DATA EXTRACT section start
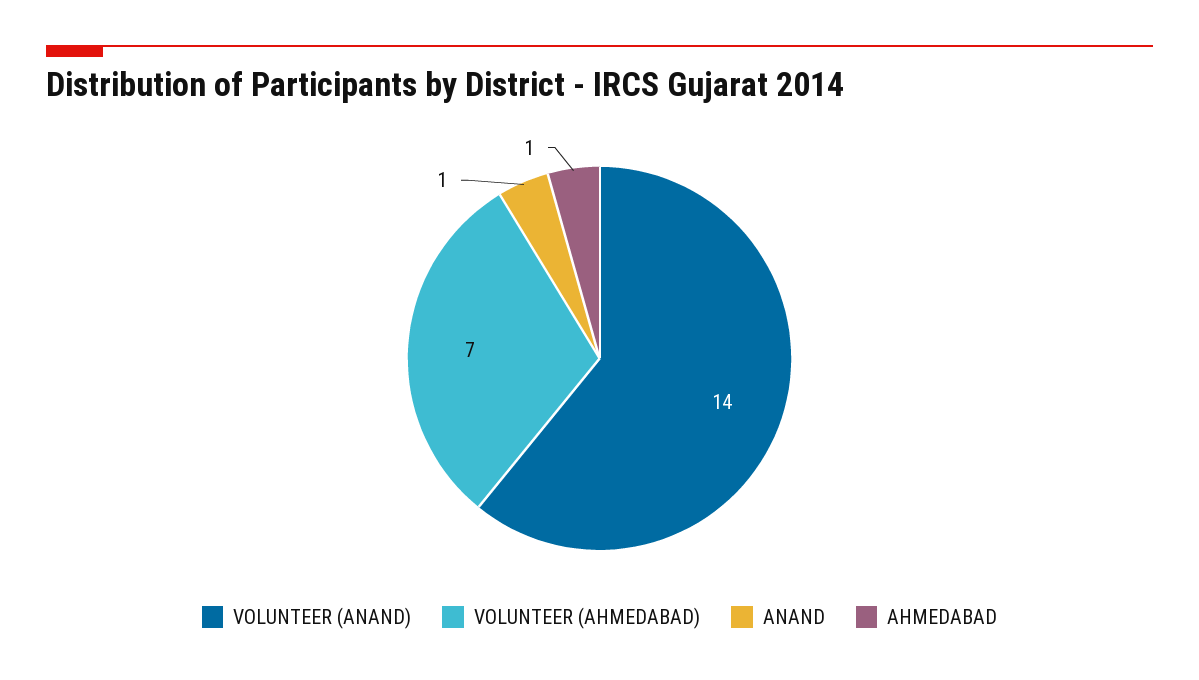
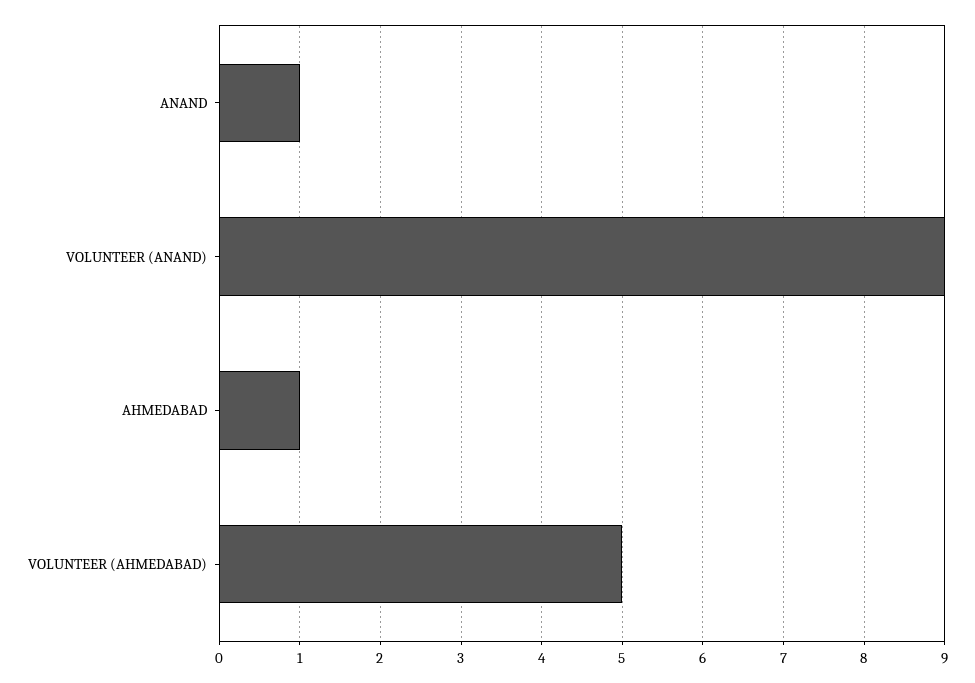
  {
-   "VOLUNTEER (ANAND)": 14,
+   "VOLUNTEER (ANAND)": 9,
-   "VOLUNTEER (AHMEDABAD)": 7,
+   "VOLUNTEER (AHMEDABAD)": 5,
    "ANAND": 1,
    "AHMEDABAD": 1
  }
DATA EXTRACT section end
[WHAT YOU NEED TO DO]
What is needed here is how many lines of the entries contain "ANAND"; give that number alone.

[EXPECTED ANSWER]
3